MATERIAL SHOWN:
┌────────

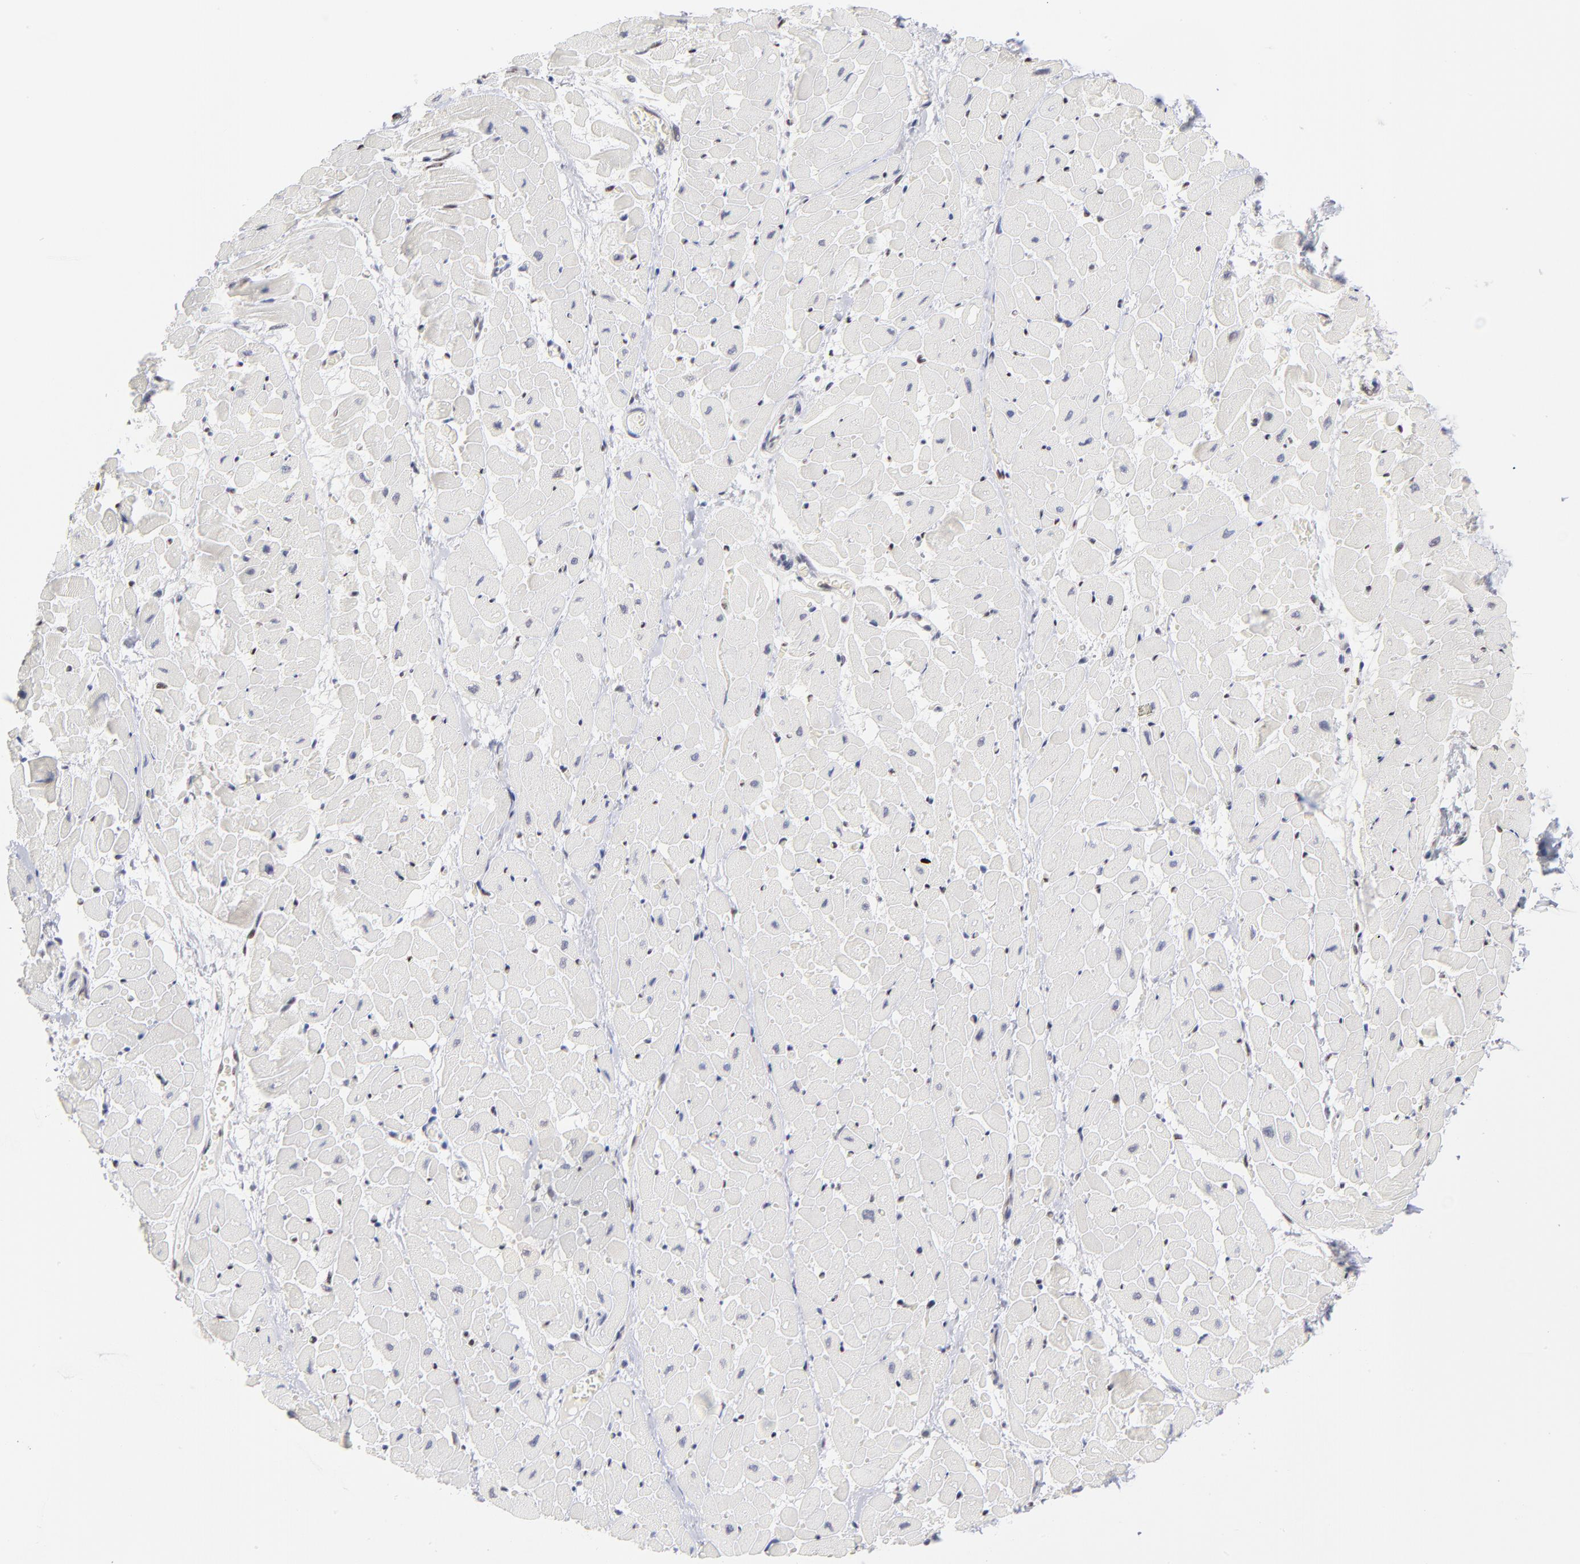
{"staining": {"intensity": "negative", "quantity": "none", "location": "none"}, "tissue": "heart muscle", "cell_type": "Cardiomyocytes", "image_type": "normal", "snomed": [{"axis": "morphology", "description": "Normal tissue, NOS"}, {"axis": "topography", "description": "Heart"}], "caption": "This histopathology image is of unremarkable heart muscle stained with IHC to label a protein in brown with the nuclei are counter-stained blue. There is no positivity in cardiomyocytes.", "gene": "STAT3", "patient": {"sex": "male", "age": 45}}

└────────
┌────────

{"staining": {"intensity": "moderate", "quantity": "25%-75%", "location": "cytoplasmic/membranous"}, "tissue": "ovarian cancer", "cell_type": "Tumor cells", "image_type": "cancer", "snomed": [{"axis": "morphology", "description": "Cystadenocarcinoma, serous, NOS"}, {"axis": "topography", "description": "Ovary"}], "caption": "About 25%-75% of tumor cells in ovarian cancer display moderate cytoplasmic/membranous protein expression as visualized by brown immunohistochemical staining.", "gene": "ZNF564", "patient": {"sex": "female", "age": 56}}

└────────
┌────────

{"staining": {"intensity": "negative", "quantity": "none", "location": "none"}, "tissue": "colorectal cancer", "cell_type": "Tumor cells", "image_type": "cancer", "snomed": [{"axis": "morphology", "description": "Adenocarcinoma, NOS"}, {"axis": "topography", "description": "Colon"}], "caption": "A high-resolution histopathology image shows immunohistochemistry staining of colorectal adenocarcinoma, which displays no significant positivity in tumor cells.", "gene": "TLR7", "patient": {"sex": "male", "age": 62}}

└────────

WORK TO COMPLETE: Where in the records does the string "histopathology" appear? Copy every line that has it.

THE ANSWER:
{"staining": {"intensity": "negative", "quantity": "none", "location": "none"}, "tissue": "heart muscle", "cell_type": "Cardiomyocytes", "image_type": "normal", "snomed": [{"axis": "morphology", "description": "Normal tissue, NOS"}, {"axis": "topography", "description": "Heart"}], "caption": "This histopathology image is of unremarkable heart muscle stained with IHC to label a protein in brown with the nuclei are counter-stained blue. There is no positivity in cardiomyocytes.", "gene": "STAT3", "patient": {"sex": "male", "age": 45}}
{"staining": {"intensity": "negative", "quantity": "none", "location": "none"}, "tissue": "colorectal cancer", "cell_type": "Tumor cells", "image_type": "cancer", "snomed": [{"axis": "morphology", "description": "Adenocarcinoma, NOS"}, {"axis": "topography", "description": "Colon"}], "caption": "A high-resolution histopathology image shows immunohistochemistry staining of colorectal adenocarcinoma, which displays no significant positivity in tumor cells.", "gene": "TLR7", "patient": {"sex": "male", "age": 62}}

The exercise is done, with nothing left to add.